To this point, the most recent study by Fidelity found that women investors outperform men by 40 basis points. Further research conducted by the University of California, Berkeley found a larger difference of almost 1%. While this difference may seem marginal, the long-term effect of compound interest can significantly amplify these gains over time.

The relative success of women investors in comparison to men can be attributed in part to their unique character and key differences in how they make investment decisions. Collectively, these inherent qualities make a strong case for more women to invest in becoming financially literate, developing their confidence and actively engaging in planning for a financially secure future.

The conservative approach

Data collated by financial services company, Wells Fargo found that women tend to be more conservative in their approach to investing. Contrastingly, men are more aggressive in their approach (55%) as opposed to women (39%). This intrinsically more conservative approach helps women to consider their options more carefully and conduct more thorough research before making investment decisions.

“Being more conservative as an investor often proves to be more beneficial than adopting an aggressive approach due to several key reasons. Conservative investors tend to prioritise capital preservation and steady growth over high-risk, high-reward strategies. This approach can minimise the likelihood of significant losses, providing more stability and predictability in an investment portfolio,” says Eskinazi.

Less impulsivity equals more informed decisions

One of the biggest downfalls that even the most experienced investors fall prey to is impulsivity. During times of market volatility, sudden market corrections or unexpected price fluctuations, investors can experience high levels of fear. Likewise, during times of high profit, investors are prone to feelings of greed. Both these emotions can lead to investors making hasty, impulsive and emotionally driven decisions that could be ill-timed and underinformed.

Women, as research suggests, are less prone to impulsivity. Fidelity found that in times of market volatility, 51% of women choose not to respond, as opposed to only 43% of men. These findings are indicative of women’s tendency to be more consistent in their approach to investing and therefore more likely to follow their trading plan, despite untimely events. In the long-term, this consistency could play a pivotal role in helping women build financial resilience.

A balanced take on risk versus reward

Male investors, who historically have enjoyed higher levels of financial literacy and specialist education, are known to be more confident in their abilities that women. This has been confirmed by numerous studies, including that of behavioural finance research experts, Brad Barber and Terrance Odean. Their research revealed that men are more prone to being overconfident – a trait that has been attributed to their underperformance.

This, as Eskinazi explains, is one of the defining characteristics that gives women an edge over men. “Women, being naturally more cautious, are often more balanced in the way in which they think about risk. They therefore tend to be better at weighing up the potential for risk and reward in more realistic terms. Striking this delicate balance is central to an investor’s success.”

Impact-minded investment decisions

Women investors are also more likely to invest in instruments and companies that have a positive impact on society. Investment banking firm, BNY Mellon found that if women invested at the same rate as men, this would result in an additional $1.87 trillion worth of socially responsible investment every year.

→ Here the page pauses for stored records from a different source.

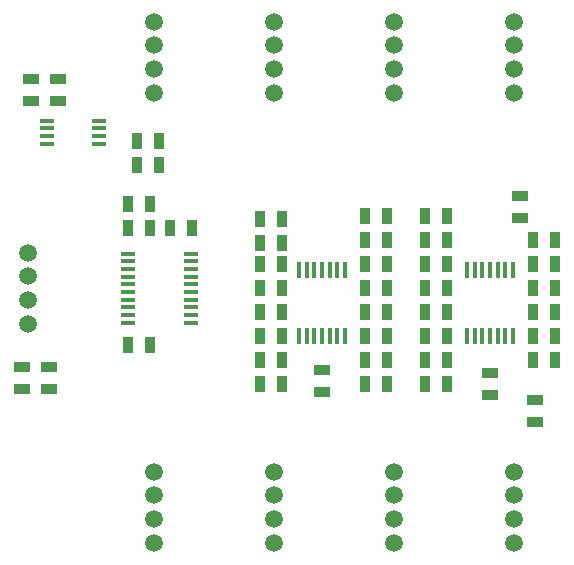
<source format=gts>
G04 (created by PCBNEW (22-Jun-2014 BZR 4027)-stable) date sam 25 jui 2015 15:37:36 CEST*
%MOIN*%
G04 Gerber Fmt 3.4, Leading zero omitted, Abs format*
%FSLAX34Y34*%
G01*
G70*
G90*
G04 APERTURE LIST*
%ADD10C,0.00590551*%
%ADD11R,0.05X0.016*%
%ADD12R,0.017X0.055*%
%ADD13R,0.035X0.055*%
%ADD14R,0.055X0.035*%
%ADD15C,0.0590551*%
G04 APERTURE END LIST*
G54D10*
G54D11*
X47150Y-33750D03*
X47150Y-34000D03*
X47150Y-34260D03*
X47150Y-34520D03*
X47150Y-34770D03*
X47150Y-35030D03*
X47150Y-35290D03*
X47150Y-35540D03*
X47150Y-35800D03*
X47150Y-36050D03*
X49250Y-36050D03*
X49250Y-35800D03*
X49250Y-35540D03*
X49250Y-35290D03*
X49250Y-35030D03*
X49250Y-34770D03*
X49250Y-34520D03*
X49250Y-34260D03*
X49250Y-34000D03*
X49250Y-33750D03*
G54D12*
X58440Y-36500D03*
X58690Y-36500D03*
X58950Y-36500D03*
X59200Y-36500D03*
X59460Y-36500D03*
X59715Y-36500D03*
X59970Y-36500D03*
X59970Y-34300D03*
X59715Y-34300D03*
X59460Y-34300D03*
X59200Y-34300D03*
X58945Y-34300D03*
X58690Y-34300D03*
X58435Y-34300D03*
X52840Y-36500D03*
X53090Y-36500D03*
X53350Y-36500D03*
X53600Y-36500D03*
X53860Y-36500D03*
X54115Y-36500D03*
X54370Y-36500D03*
X54370Y-34300D03*
X54115Y-34300D03*
X53860Y-34300D03*
X53600Y-34300D03*
X53345Y-34300D03*
X53090Y-34300D03*
X52835Y-34300D03*
G54D13*
X60625Y-36500D03*
X61375Y-36500D03*
X51525Y-32600D03*
X52275Y-32600D03*
X57775Y-36500D03*
X57025Y-36500D03*
X57775Y-37300D03*
X57025Y-37300D03*
X57025Y-35700D03*
X57775Y-35700D03*
X57025Y-38100D03*
X57775Y-38100D03*
X51525Y-34900D03*
X52275Y-34900D03*
X60625Y-37300D03*
X61375Y-37300D03*
X61375Y-35700D03*
X60625Y-35700D03*
G54D14*
X60700Y-39375D03*
X60700Y-38625D03*
G54D13*
X60625Y-34100D03*
X61375Y-34100D03*
X60625Y-33300D03*
X61375Y-33300D03*
X61375Y-34900D03*
X60625Y-34900D03*
G54D14*
X60200Y-31825D03*
X60200Y-32575D03*
G54D13*
X57775Y-34100D03*
X57025Y-34100D03*
X57775Y-33300D03*
X57025Y-33300D03*
X57025Y-34900D03*
X57775Y-34900D03*
X57025Y-32500D03*
X57775Y-32500D03*
X52275Y-33400D03*
X51525Y-33400D03*
X52275Y-36500D03*
X51525Y-36500D03*
X52275Y-37300D03*
X51525Y-37300D03*
X51525Y-35700D03*
X52275Y-35700D03*
X51525Y-38100D03*
X52275Y-38100D03*
X55025Y-36500D03*
X55775Y-36500D03*
X55025Y-37300D03*
X55775Y-37300D03*
X55775Y-35700D03*
X55025Y-35700D03*
X55775Y-38100D03*
X55025Y-38100D03*
X55025Y-34100D03*
X55775Y-34100D03*
X55025Y-33300D03*
X55775Y-33300D03*
X55775Y-34900D03*
X55025Y-34900D03*
X55775Y-32500D03*
X55025Y-32500D03*
X52275Y-34100D03*
X51525Y-34100D03*
G54D14*
X59200Y-37725D03*
X59200Y-38475D03*
X53600Y-37625D03*
X53600Y-38375D03*
G54D13*
X47125Y-36800D03*
X47875Y-36800D03*
X47125Y-32100D03*
X47875Y-32100D03*
X47125Y-32900D03*
X47875Y-32900D03*
X49275Y-32900D03*
X48525Y-32900D03*
G54D14*
X43900Y-28675D03*
X43900Y-27925D03*
X44800Y-28675D03*
X44800Y-27925D03*
G54D11*
X46175Y-30085D03*
X46175Y-29830D03*
X46175Y-29570D03*
X46175Y-29315D03*
X44425Y-29315D03*
X44425Y-29570D03*
X44425Y-29830D03*
X44425Y-30085D03*
G54D13*
X48175Y-30000D03*
X47425Y-30000D03*
X48175Y-30800D03*
X47425Y-30800D03*
G54D14*
X44500Y-38275D03*
X44500Y-37525D03*
X43600Y-38275D03*
X43600Y-37525D03*
G54D15*
X56000Y-41806D03*
X56000Y-42593D03*
X56000Y-43381D03*
X56000Y-41018D03*
X60000Y-41806D03*
X60000Y-42593D03*
X60000Y-43381D03*
X60000Y-41018D03*
X60000Y-27593D03*
X60000Y-26806D03*
X60000Y-26018D03*
X60000Y-28381D03*
X56000Y-27593D03*
X56000Y-26806D03*
X56000Y-26018D03*
X56000Y-28381D03*
X48000Y-41806D03*
X48000Y-42593D03*
X48000Y-43381D03*
X48000Y-41018D03*
X52000Y-41806D03*
X52000Y-42593D03*
X52000Y-43381D03*
X52000Y-41018D03*
X52000Y-27593D03*
X52000Y-26806D03*
X52000Y-26018D03*
X52000Y-28381D03*
X48000Y-27593D03*
X48000Y-26806D03*
X48000Y-26018D03*
X48000Y-28381D03*
X43800Y-35293D03*
X43800Y-34506D03*
X43800Y-33718D03*
X43800Y-36081D03*
M02*

</source>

This is illustrative of the fact that women tend to be more socially aware. Many fulfil the role of primary caregiver in their families and communities and are therefore more inclined to think of the impact their financial decisions will make on those whose lives they affect, as opposed to being more interested in personal gain.

Bigger-picture thinking

Lastly, building a profitable investment portfolio relies on being able to consider the long-term implications of decisions made today. The most savvy investors are those who avoid the trap of short-term thinking and ensure that their choices align with their broader financial goals.

As Eskinazi concludes: “women are bigger-picture thinkers who consider their present circumstances and immediate rewards as well as what it will mean in the long run. This is key to building a well-diversified portfolio that can stand the test of time and capitalise on compound growth. This approach not only minimises the risks associated with impulsive trading but also enhances the potential for sustainable wealth accumulationYolande and financial security in the future.”